▶ **TASK OBJECTIVE**
Reproduce the data exactly; no word may be added or dropped.

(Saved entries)
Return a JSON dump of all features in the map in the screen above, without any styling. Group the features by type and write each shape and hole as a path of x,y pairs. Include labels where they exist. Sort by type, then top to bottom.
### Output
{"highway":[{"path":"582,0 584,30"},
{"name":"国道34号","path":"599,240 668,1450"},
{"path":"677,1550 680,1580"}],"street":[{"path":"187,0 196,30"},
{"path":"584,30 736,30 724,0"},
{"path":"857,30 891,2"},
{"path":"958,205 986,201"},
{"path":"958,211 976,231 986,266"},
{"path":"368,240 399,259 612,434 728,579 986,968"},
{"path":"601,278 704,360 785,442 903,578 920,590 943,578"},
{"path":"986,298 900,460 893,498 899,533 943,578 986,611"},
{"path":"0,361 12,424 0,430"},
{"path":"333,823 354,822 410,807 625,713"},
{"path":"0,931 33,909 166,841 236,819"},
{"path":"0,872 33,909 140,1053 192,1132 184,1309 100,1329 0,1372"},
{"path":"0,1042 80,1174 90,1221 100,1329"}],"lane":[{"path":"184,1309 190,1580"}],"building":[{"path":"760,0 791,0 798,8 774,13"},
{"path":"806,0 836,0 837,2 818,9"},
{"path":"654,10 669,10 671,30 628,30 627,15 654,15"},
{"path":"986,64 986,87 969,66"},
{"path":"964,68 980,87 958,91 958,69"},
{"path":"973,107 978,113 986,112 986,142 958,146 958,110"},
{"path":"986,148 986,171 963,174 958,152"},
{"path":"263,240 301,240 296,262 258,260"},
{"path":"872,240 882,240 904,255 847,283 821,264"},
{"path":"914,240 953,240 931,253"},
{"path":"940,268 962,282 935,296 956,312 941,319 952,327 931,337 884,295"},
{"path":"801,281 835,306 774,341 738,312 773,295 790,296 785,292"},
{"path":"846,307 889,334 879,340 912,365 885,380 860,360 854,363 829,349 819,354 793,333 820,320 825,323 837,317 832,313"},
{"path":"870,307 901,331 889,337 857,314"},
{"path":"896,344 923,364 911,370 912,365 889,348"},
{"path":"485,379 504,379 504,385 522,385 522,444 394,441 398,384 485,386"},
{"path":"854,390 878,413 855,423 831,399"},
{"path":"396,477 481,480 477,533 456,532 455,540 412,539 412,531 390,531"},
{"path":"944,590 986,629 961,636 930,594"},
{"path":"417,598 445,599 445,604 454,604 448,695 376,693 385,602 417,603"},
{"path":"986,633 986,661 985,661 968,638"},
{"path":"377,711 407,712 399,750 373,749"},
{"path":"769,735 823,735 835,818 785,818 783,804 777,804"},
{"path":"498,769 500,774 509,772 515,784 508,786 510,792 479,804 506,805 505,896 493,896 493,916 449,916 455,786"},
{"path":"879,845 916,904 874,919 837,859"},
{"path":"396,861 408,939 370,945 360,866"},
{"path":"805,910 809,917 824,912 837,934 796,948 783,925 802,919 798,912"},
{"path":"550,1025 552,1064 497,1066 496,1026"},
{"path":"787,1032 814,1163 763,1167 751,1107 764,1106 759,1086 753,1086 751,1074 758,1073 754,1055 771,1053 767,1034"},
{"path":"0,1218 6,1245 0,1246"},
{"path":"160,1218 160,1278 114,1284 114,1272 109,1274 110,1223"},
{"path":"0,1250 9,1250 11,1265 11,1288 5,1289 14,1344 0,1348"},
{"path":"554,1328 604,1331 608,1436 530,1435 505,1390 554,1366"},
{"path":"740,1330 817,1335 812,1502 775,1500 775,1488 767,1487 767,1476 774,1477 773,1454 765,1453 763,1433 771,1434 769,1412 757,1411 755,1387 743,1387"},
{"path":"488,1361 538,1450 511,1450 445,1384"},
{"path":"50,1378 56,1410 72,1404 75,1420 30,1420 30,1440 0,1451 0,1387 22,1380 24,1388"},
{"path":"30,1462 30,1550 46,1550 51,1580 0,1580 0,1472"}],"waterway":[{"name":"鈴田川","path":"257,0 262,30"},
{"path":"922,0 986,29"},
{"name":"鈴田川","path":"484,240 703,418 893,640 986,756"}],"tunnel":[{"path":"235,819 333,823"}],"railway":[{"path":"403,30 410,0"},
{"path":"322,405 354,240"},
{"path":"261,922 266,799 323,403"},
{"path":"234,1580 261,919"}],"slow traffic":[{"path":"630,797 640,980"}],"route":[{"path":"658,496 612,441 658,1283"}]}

▶ **OUTPUT FOR THIS TASK**
Return a JSON dump of all features in the map in the screen above, without any styling. Group the features by type and write each shape and hole as a path of x,y pairs. Include labels where they exist. Sort by type, then top to bottom.
### Output
{"highway":[{"path":"582,0 584,30"},
{"name":"国道34号","path":"599,240 668,1450"},
{"path":"677,1550 680,1580"}],"street":[{"path":"187,0 196,30"},
{"path":"584,30 736,30 724,0"},
{"path":"857,30 891,2"},
{"path":"958,205 986,201"},
{"path":"958,211 976,231 986,266"},
{"path":"368,240 399,259 612,434 728,579 986,968"},
{"path":"601,278 704,360 785,442 903,578 920,590 943,578"},
{"path":"986,298 900,460 893,498 899,533 943,578 986,611"},
{"path":"0,361 12,424 0,430"},
{"path":"333,823 354,822 410,807 625,713"},
{"path":"0,931 33,909 166,841 236,819"},
{"path":"0,872 33,909 140,1053 192,1132 184,1309 100,1329 0,1372"},
{"path":"0,1042 80,1174 90,1221 100,1329"}],"lane":[{"path":"184,1309 190,1580"}],"building":[{"path":"760,0 791,0 798,8 774,13"},
{"path":"806,0 836,0 837,2 818,9"},
{"path":"654,10 669,10 671,30 628,30 627,15 654,15"},
{"path":"986,64 986,87 969,66"},
{"path":"964,68 980,87 958,91 958,69"},
{"path":"973,107 978,113 986,112 986,142 958,146 958,110"},
{"path":"986,148 986,171 963,174 958,152"},
{"path":"263,240 301,240 296,262 258,260"},
{"path":"872,240 882,240 904,255 847,283 821,264"},
{"path":"914,240 953,240 931,253"},
{"path":"940,268 962,282 935,296 956,312 941,319 952,327 931,337 884,295"},
{"path":"801,281 835,306 774,341 738,312 773,295 790,296 785,292"},
{"path":"846,307 889,334 879,340 912,365 885,380 860,360 854,363 829,349 819,354 793,333 820,320 825,323 837,317 832,313"},
{"path":"870,307 901,331 889,337 857,314"},
{"path":"896,344 923,364 911,370 912,365 889,348"},
{"path":"485,379 504,379 504,385 522,385 522,444 394,441 398,384 485,386"},
{"path":"854,390 878,413 855,423 831,399"},
{"path":"396,477 481,480 477,533 456,532 455,540 412,539 412,531 390,531"},
{"path":"944,590 986,629 961,636 930,594"},
{"path":"417,598 445,599 445,604 454,604 448,695 376,693 385,602 417,603"},
{"path":"986,633 986,661 985,661 968,638"},
{"path":"377,711 407,712 399,750 373,749"},
{"path":"769,735 823,735 835,818 785,818 783,804 777,804"},
{"path":"498,769 500,774 509,772 515,784 508,786 510,792 479,804 506,805 505,896 493,896 493,916 449,916 455,786"},
{"path":"879,845 916,904 874,919 837,859"},
{"path":"396,861 408,939 370,945 360,866"},
{"path":"805,910 809,917 824,912 837,934 796,948 783,925 802,919 798,912"},
{"path":"550,1025 552,1064 497,1066 496,1026"},
{"path":"787,1032 814,1163 763,1167 751,1107 764,1106 759,1086 753,1086 751,1074 758,1073 754,1055 771,1053 767,1034"},
{"path":"0,1218 6,1245 0,1246"},
{"path":"160,1218 160,1278 114,1284 114,1272 109,1274 110,1223"},
{"path":"0,1250 9,1250 11,1265 11,1288 5,1289 14,1344 0,1348"},
{"path":"554,1328 604,1331 608,1436 530,1435 505,1390 554,1366"},
{"path":"740,1330 817,1335 812,1502 775,1500 775,1488 767,1487 767,1476 774,1477 773,1454 765,1453 763,1433 771,1434 769,1412 757,1411 755,1387 743,1387"},
{"path":"488,1361 538,1450 511,1450 445,1384"},
{"path":"50,1378 56,1410 72,1404 75,1420 30,1420 30,1440 0,1451 0,1387 22,1380 24,1388"},
{"path":"30,1462 30,1550 46,1550 51,1580 0,1580 0,1472"}],"waterway":[{"name":"鈴田川","path":"257,0 262,30"},
{"path":"922,0 986,29"},
{"name":"鈴田川","path":"484,240 703,418 893,640 986,756"}],"tunnel":[{"path":"235,819 333,823"}],"railway":[{"path":"403,30 410,0"},
{"path":"322,405 354,240"},
{"path":"261,922 266,799 323,403"},
{"path":"234,1580 261,919"}],"slow traffic":[{"path":"630,797 640,980"}],"route":[{"path":"658,496 612,441 658,1283"}]}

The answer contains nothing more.